Back to School with "The History Boys"

Wednesday, September 2nd, 2009

By Matt Rosenbaum: Assistant Director for The History Boys.

The full cast of Arden Theatre’s The History Boys got together for the first time tonight to read through the play for a smattering of staff members, board members, and Sylvan Society donors and longtime friends. This was the first time we had all 12 actors in the same room, but we’ve already been rehearsing this play for a week.

It’s been “back to school,” as Irwin, a teacher with decidedly forward-thinking methods, says in the opening scene, set a good 15 years later than the majority of the play.

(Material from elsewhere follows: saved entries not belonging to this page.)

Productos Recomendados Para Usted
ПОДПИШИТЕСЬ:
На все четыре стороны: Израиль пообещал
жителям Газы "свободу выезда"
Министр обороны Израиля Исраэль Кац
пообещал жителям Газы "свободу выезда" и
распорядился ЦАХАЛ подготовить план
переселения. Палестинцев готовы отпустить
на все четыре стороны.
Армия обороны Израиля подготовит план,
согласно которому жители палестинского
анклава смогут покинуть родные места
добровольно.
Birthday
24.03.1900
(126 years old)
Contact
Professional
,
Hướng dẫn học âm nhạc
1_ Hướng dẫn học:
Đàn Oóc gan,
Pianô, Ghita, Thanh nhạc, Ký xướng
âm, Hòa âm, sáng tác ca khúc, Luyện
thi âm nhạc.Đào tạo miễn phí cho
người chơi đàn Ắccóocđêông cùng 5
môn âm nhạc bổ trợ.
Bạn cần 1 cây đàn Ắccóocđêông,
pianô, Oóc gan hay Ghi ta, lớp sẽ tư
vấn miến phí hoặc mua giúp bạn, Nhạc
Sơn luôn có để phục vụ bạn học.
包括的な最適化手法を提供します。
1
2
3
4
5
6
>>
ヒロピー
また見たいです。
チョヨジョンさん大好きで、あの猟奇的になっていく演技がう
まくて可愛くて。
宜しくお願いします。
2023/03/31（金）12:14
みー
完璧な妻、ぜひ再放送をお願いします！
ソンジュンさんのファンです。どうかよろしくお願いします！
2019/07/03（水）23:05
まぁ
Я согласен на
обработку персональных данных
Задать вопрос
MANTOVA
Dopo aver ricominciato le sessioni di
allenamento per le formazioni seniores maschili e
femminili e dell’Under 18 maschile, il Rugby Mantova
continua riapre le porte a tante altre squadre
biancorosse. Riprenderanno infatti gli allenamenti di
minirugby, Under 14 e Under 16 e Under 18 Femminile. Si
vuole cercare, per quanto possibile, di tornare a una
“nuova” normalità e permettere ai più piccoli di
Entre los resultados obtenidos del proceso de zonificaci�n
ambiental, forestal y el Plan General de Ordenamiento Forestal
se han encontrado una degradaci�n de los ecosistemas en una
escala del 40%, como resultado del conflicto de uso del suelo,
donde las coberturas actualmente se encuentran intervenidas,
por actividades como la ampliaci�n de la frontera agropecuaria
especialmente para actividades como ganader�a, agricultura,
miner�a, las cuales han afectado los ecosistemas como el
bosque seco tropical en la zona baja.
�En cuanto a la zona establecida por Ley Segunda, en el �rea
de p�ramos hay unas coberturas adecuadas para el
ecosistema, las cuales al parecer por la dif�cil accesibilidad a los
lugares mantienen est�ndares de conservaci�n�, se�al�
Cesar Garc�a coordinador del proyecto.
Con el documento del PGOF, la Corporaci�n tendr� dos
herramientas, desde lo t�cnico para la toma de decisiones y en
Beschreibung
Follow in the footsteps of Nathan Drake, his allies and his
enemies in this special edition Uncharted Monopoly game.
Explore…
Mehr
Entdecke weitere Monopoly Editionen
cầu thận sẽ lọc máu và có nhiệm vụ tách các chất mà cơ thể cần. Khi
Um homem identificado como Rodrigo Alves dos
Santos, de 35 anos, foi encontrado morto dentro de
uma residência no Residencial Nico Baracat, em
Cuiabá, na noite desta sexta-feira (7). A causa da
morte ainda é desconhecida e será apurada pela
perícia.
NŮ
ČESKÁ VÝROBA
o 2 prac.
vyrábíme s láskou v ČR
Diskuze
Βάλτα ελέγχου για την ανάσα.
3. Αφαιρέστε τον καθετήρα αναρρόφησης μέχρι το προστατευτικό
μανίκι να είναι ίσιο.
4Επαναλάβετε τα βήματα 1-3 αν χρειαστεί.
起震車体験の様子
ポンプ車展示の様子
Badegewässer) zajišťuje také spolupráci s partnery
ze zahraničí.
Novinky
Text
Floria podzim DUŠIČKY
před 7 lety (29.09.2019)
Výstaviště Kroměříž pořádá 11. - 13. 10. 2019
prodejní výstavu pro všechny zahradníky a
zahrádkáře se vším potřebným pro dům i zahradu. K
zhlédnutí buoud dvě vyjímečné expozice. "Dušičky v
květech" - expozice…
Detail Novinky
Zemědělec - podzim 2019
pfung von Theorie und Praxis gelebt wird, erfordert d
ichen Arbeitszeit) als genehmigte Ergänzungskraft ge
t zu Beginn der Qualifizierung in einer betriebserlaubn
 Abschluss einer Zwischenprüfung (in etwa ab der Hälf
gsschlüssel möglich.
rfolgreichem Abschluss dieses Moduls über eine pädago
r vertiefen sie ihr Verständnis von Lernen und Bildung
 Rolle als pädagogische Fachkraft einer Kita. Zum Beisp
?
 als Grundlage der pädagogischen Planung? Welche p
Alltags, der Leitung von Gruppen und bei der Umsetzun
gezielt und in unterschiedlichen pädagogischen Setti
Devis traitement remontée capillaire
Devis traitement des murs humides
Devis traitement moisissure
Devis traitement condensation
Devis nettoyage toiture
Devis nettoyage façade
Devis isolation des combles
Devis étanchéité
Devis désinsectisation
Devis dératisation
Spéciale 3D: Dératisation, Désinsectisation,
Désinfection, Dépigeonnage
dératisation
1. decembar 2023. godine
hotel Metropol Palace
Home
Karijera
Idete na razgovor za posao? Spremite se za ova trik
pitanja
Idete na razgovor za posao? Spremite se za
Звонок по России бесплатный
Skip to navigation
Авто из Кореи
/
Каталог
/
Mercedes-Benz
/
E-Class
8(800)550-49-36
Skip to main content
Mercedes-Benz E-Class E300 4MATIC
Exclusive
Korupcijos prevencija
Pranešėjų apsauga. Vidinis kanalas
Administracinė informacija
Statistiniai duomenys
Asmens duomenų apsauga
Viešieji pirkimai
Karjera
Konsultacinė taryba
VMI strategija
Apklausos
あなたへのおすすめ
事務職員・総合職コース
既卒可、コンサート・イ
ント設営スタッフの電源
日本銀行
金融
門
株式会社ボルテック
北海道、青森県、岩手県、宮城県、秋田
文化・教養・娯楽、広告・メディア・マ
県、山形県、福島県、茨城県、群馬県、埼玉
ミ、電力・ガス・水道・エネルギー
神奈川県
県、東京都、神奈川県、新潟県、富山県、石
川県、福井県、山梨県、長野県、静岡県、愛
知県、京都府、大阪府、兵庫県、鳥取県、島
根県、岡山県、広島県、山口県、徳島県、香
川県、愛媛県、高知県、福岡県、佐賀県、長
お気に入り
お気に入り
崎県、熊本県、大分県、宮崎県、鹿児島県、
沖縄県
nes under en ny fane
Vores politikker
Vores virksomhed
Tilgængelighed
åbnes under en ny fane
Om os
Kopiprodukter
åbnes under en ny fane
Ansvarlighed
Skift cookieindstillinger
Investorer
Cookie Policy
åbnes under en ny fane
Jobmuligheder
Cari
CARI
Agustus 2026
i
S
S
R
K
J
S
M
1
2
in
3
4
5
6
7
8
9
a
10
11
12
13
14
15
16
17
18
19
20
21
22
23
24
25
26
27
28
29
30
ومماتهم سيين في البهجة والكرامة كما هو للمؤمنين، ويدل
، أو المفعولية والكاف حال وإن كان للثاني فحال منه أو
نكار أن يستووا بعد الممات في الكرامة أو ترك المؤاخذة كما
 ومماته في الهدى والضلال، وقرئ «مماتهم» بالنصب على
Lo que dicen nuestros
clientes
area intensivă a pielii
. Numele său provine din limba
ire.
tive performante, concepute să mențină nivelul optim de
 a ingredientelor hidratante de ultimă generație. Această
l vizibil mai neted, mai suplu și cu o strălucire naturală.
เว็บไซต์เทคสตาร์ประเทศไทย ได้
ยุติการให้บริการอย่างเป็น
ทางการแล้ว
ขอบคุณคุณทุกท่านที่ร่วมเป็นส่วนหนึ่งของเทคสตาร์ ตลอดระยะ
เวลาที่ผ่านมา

The History Boys is truly a pageant – a mix of poetry, song, history and pastiche. As befitting this multi-faceted piece, our boys and their two main teachers have spent the last week speaking French, making harmony, sharing poetry, and recounting history.

Some of the highlights of our own General Studies class up in the rehearsal hall: World War I, W. H. Auden, Philip Larkin, Brief Encounter, Gracie Fields, the Pet Shop Boys, the English school system, and a rousing sing-along of “Twist and Shout”, unplugged (in a first of what I hope will be many “sharing sessions.” our Timms – Jonathan Silver – strummed the guitar and sang).

We’ve also worked on our dialects. It’s not enough to sound vaguely British – particularly not with an authentic Brit – David Howey as the prickly, priggish Headmaster – among the cast. Yet thanks to our esteemed dialect coach Hazel Bowers, each actor could make a presentation to the whole group on one of a variety of topics (Henry VIII! Rugby!) all the while using an authentic Yorkshire brogue.

We also had a visit from a real-life former History Boy. Robin Kirk, husband of the Arden’s rock star marketing director Beth Yeagle, went through many of the same experiences in life that Dakin, Posner, Rudge and the others go through in the play. His talk was illuminating, and not only because it was over a pint, as Robin would say.

And, of course, we have been consumed by dramaturgy. The role of a dramaturg varies from show to show, but for Americans doing an Alan Bennett play, it’s been research, research, research. The History Boys glossary, as prepared by dramaturg Sarah Ollove, is as thick as the script, and just as essential. The film clips, power points, and one-on-one conferences with each actor have also proved invaluable.

As assistant director, my role in this process is essentially to support the director and the rest of the production team and the cast. In some ways I feel a bit like Scripps, the most observant of the history boys – and the play’s primary narrator of past events. It often seems as if Scripps lives vicariously through the escapades of other characters, particularly his best friend Dakin. This week it’s been my pleasure to live vicariously through the history boys. I’ve learned French, heard music, sat in on dramaturgy and dialect work…and gotten Terry Nolen at least 5 venti coffees (milk, no sugar). Don’t worry about me, though. Whenever I go out for him, he pays for both of our beverages.